Nan Kempner: American Chic runs from December 12, 2006, to March 4, 2007, at the Costume Institute at the Metropolitan Museum of Art. Fifth Avenue at 83rd Street. This exhibition celebrates the magnificent glamor, sophistication, elegance, and iconic style of one of the most eminent members of the Best-Dressed List’s Hall of Fame, the late Mrs. Thomas L. Kempner, through a selection of her favorite designers and couture ensembles.
Nan Kempner, the best known of Manhattan’s society hostesses and icons died last July 3 at the age of 74. She was thought to have the world’s largest private collection of couture wear, including 250 pieces by Yves Saint Laurent alone. "I spend more than I should," was all she would say coyly, "and less than I want." At 5′ 9′ she was rail thin and as designer Valentino put it a "clothes hanger." "I like to be noticed," she once remarked. "I’ve worked hard at it." She lived by fashion rules such as: "Spend the money", "Never forget your gloves", "Dress for lunch", and "Make the effort".

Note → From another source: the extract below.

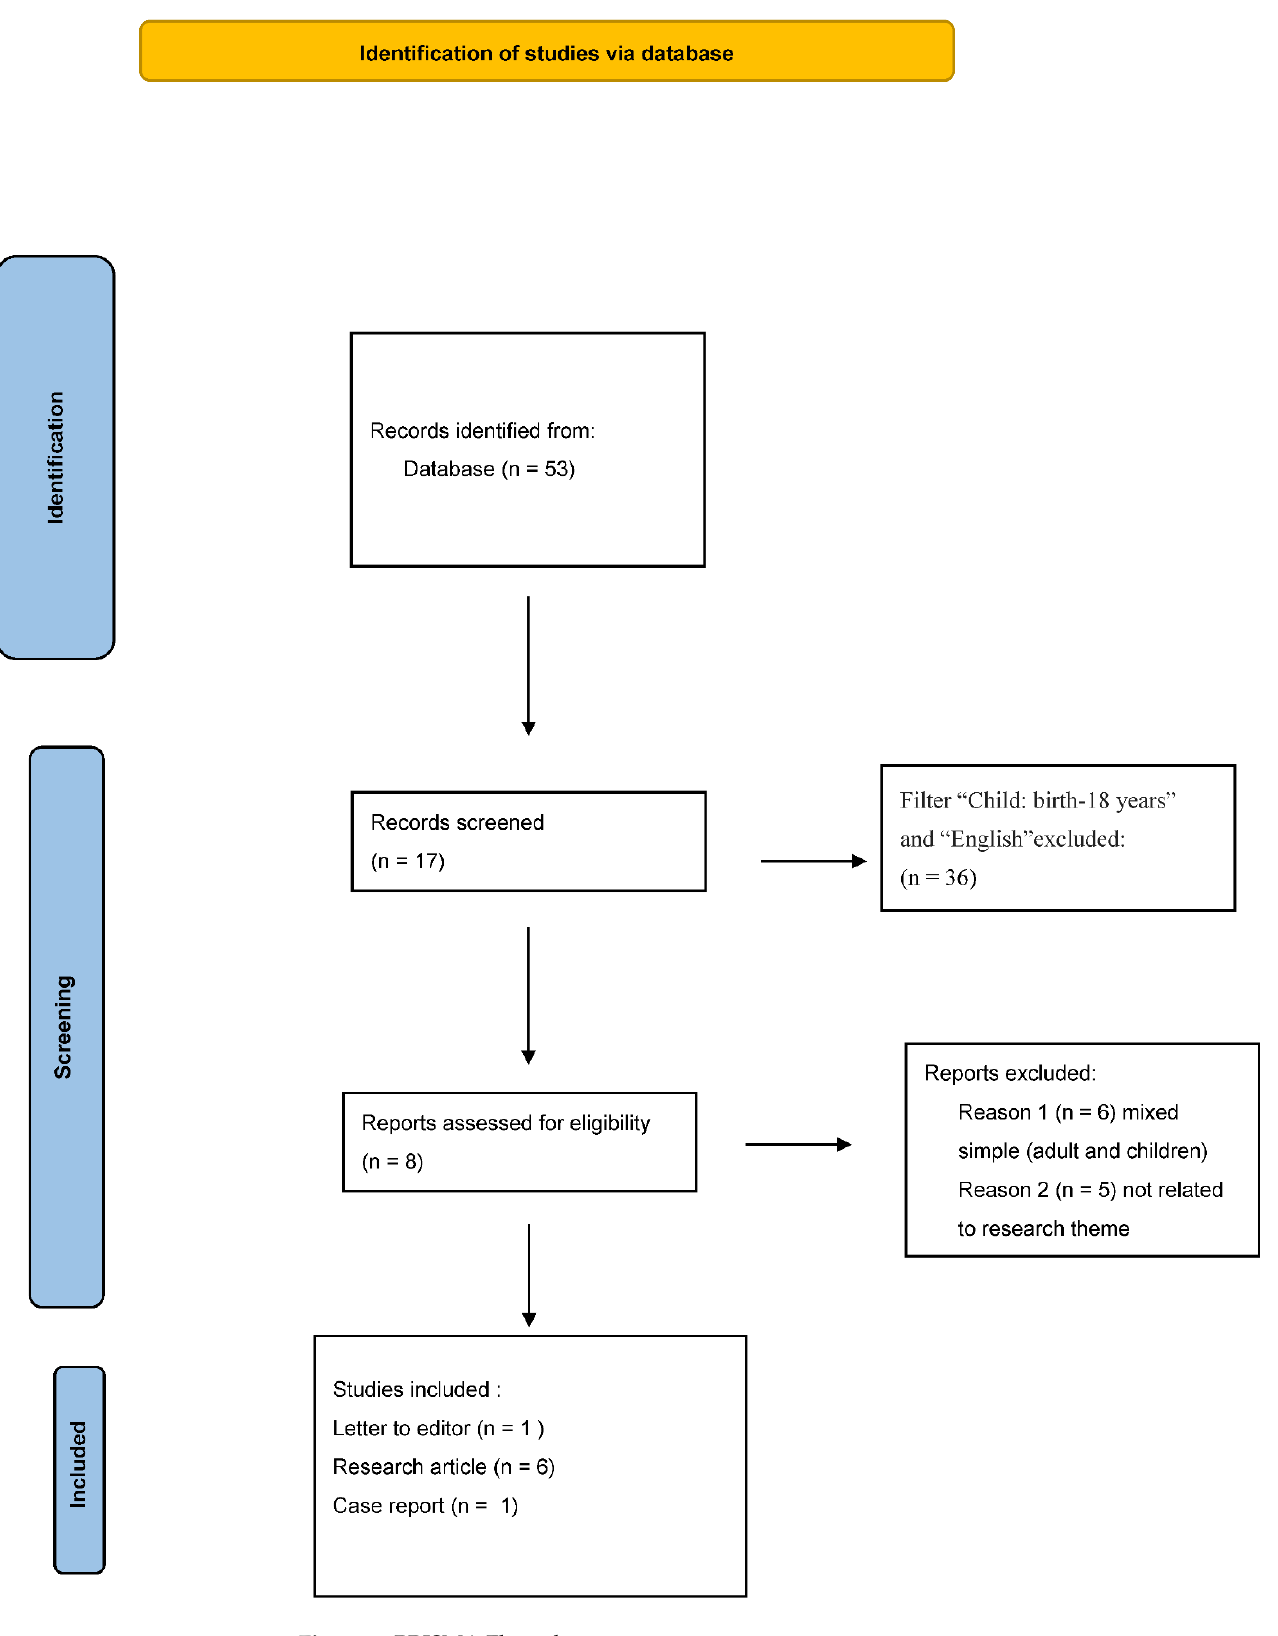
Figure 1. PRISMA Flow-chart.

She attended her first couture show at the age of 19 and from that point on was a loyal couture customer and an avid supporter of fashion as art. Nan Kempner was known as the perfect hostess, having a quick wit, and a fashion icon beyond compare. Diana Vreeland once called her the only American woman with any style at all. In 1968, when told by the maître d’ at La Côte Basque that she couldn’t’t possibly dine in a pair of trousers (never mind that those trousers were YSL), Kempner promptly dropped them and proceeded to dine in the jacket-cum-very-short-dress, her fabulous legs exposed.